The issue is whether the word 'dishonest' is, to use the language of Hunt J in Armitage v Double Bay Newspapers Pty Ltd, unreported; SCt of NSW (Hunt J); 26 September 1991, a "weasel" word being one which has a variety of meanings so that its use is ambiguous or equivocal. Weasel words generally only survive in an imputation if such a word is accompanied by particulars (eg, corrupt as a result of accepting a bribe).
I understand the principle to apply where a word has more than one shade of meaning and the different shades of meaning import a different degree of seriousness or impropriety. It is not satisfied merely because dishonesty may reflect itself in different type of conduct. In my opinion, the word "dishonest" in imputation 4(b) is not a weasel word in this sense and is not embarrassing.
The defendant's objections to subparagraph 4(c) of the amended statement of claim only emerged with any specificity in oral submissions. The first ground of objection was that the words complained of did not support the unqualified assertion of a fraudulent transfer to the plaintiff's wife of all his assets. Indeed, the words complained of refer to a number of alternative possibilities. Paul Barry is reported as saying "they go bankrupt, they put their assets with their wives or in family trusts or in family companies". I agree the imputation goes too far in making an unqualified assertion of fraudulent transfer to the plaintiff's wife. Even so, if the identity of the transferee was irrelevant to the defamatory sting or the defendants could justify the sting by proof of transfer to another, I would refuse to strike out the subparagraph. However, these contentions were not advanced by the plaintiff nor addressed in detail by the defendant. In the circumstances, the appropriate course is to strike out subparagraph 4(c) on this narrow basis.

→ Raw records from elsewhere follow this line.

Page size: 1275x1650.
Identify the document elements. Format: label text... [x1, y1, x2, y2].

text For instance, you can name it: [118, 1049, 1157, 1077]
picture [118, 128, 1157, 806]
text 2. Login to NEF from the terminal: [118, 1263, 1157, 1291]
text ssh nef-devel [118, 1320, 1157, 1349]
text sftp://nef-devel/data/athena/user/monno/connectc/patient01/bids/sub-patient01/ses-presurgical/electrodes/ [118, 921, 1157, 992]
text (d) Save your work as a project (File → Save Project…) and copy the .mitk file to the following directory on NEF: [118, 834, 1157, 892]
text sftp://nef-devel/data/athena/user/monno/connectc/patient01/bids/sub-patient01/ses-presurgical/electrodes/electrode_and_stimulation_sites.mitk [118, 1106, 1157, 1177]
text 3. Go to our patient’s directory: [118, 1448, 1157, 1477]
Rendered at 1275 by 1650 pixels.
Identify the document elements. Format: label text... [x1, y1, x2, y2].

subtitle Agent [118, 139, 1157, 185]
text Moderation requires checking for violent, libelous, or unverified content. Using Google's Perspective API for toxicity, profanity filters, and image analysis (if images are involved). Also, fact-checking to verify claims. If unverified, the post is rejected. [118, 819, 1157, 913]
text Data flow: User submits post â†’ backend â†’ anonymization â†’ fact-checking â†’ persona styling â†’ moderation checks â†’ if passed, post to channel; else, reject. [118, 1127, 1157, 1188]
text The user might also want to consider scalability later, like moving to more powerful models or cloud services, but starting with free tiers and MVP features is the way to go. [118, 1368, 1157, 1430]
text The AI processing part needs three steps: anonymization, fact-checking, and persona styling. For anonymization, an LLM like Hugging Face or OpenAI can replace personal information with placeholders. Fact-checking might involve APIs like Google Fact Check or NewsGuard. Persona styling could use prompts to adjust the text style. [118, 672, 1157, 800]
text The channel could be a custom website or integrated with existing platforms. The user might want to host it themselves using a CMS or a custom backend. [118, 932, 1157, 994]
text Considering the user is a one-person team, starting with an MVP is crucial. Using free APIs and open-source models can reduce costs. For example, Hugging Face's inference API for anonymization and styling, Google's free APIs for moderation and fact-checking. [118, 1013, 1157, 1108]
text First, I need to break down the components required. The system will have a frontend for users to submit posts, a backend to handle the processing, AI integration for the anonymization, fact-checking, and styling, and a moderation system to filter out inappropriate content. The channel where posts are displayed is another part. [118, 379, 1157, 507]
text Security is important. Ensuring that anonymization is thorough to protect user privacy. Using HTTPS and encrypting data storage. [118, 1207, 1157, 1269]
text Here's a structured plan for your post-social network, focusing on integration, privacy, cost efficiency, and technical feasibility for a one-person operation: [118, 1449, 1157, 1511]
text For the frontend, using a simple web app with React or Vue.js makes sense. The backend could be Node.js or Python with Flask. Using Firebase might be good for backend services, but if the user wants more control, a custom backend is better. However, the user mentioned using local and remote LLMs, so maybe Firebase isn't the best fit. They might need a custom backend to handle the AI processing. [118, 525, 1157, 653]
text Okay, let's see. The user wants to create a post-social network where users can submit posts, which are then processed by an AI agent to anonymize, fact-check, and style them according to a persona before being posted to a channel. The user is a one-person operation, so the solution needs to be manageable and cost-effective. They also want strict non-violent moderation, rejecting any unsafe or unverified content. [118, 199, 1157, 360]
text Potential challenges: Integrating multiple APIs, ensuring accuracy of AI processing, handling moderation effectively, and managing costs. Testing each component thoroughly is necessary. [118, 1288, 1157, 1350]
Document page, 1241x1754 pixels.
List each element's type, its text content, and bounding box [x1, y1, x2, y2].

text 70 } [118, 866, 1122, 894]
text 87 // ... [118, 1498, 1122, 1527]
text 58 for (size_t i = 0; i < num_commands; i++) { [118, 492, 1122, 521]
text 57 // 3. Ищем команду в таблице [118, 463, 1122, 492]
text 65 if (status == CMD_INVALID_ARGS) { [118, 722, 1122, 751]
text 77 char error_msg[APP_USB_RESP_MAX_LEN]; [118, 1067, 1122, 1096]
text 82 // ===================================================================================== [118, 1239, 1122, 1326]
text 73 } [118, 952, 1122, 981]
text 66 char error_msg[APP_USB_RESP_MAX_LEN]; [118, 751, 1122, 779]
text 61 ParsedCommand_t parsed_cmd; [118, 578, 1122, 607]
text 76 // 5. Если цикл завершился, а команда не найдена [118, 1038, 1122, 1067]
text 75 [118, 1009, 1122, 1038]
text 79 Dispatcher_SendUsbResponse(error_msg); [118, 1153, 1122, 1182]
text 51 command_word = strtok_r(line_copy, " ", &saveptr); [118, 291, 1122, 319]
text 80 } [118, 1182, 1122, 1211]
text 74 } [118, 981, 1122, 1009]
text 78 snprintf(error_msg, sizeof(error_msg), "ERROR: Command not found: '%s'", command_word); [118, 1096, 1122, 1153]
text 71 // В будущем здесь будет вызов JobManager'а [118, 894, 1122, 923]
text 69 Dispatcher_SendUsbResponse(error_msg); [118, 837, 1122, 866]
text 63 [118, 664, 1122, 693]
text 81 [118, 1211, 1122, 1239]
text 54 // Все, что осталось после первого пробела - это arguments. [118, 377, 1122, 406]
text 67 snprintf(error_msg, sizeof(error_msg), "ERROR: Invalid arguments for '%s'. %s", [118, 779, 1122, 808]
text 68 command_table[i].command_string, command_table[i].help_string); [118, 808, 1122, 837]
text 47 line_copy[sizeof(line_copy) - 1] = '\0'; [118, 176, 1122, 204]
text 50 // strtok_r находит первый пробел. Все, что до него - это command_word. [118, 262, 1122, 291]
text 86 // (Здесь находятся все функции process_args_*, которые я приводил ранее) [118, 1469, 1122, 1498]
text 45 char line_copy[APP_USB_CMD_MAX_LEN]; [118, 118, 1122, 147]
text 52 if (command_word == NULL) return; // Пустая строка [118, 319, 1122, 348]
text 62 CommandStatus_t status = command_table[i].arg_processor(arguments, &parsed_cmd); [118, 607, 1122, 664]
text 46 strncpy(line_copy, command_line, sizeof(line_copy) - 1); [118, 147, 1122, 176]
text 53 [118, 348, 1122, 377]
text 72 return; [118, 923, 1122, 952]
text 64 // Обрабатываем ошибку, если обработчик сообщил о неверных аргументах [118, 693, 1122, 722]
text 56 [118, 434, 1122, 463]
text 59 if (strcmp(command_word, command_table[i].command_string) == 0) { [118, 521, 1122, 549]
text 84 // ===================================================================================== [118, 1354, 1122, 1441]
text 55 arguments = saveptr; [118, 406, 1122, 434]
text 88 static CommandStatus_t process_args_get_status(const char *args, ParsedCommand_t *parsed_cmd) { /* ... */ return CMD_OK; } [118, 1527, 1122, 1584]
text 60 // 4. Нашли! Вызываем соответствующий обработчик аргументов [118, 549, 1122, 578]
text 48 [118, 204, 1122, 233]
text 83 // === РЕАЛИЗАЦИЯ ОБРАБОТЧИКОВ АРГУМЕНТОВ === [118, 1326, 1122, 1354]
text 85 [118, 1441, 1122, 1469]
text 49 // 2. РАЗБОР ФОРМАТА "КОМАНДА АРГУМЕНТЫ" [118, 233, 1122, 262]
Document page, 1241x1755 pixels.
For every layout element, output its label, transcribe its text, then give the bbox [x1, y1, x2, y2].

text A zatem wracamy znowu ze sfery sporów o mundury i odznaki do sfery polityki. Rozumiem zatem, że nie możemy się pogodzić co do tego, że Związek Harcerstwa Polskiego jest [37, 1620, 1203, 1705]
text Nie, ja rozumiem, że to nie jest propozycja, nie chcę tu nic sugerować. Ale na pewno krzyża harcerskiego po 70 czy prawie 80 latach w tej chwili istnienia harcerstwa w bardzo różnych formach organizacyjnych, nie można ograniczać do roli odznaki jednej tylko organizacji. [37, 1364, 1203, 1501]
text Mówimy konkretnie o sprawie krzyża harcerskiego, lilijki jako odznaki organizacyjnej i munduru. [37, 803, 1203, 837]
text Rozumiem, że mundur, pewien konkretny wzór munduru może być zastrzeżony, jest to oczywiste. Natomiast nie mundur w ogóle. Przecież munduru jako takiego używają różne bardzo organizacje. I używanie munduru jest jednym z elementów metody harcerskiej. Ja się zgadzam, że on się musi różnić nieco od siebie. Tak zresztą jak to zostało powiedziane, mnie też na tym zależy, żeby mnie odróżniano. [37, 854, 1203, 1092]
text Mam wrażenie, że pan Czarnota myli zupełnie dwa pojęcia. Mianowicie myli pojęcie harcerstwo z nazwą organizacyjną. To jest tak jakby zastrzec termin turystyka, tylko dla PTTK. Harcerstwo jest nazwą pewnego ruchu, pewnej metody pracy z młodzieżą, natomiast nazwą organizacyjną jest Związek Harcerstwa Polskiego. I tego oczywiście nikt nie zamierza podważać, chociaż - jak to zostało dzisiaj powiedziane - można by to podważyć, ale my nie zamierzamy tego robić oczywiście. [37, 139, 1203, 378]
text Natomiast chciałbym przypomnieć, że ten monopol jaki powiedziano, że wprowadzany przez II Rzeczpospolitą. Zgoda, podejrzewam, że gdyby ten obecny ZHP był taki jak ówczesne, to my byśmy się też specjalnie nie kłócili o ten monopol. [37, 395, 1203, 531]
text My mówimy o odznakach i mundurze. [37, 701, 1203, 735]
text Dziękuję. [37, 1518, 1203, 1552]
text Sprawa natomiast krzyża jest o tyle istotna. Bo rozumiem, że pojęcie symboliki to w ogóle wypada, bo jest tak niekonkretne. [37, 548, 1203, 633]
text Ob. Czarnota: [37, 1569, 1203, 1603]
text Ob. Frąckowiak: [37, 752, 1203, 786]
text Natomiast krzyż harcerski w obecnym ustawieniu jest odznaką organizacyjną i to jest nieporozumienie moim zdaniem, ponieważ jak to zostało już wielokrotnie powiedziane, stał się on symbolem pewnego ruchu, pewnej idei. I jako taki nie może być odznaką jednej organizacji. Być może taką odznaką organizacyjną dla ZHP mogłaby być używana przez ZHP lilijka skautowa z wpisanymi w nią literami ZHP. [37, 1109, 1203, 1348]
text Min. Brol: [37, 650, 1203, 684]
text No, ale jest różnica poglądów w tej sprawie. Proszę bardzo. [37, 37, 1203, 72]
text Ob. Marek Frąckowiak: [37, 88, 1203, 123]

The second ground of objection was that this imputation is repetitious of the imputation in subparagraph 4(a). That is clearly not so. The purpose of the conduct in subparagraph 4(c) (to defeat creditors) is different and wider than the purpose in subparagraph 4(a) (to evade the payment of tax).
The defendant also submitted that the words complained of did not support the assertion that the fraudulent transfer was made "in order to defeat his creditors". In my opinion, it is arguable that the words complained of support that aspect of the imputation. The reference to repeated bankruptcies and the reference by Paul Barry to more than one creditor enables the low threshold test to be reached.
I propose to strike out imputation 4(c) on the ground that the unqualified assertion of transfer to the plaintiff's wife does not arise from the words complained of. Further, par 6(i) will be struck out as embarrassing surplusage.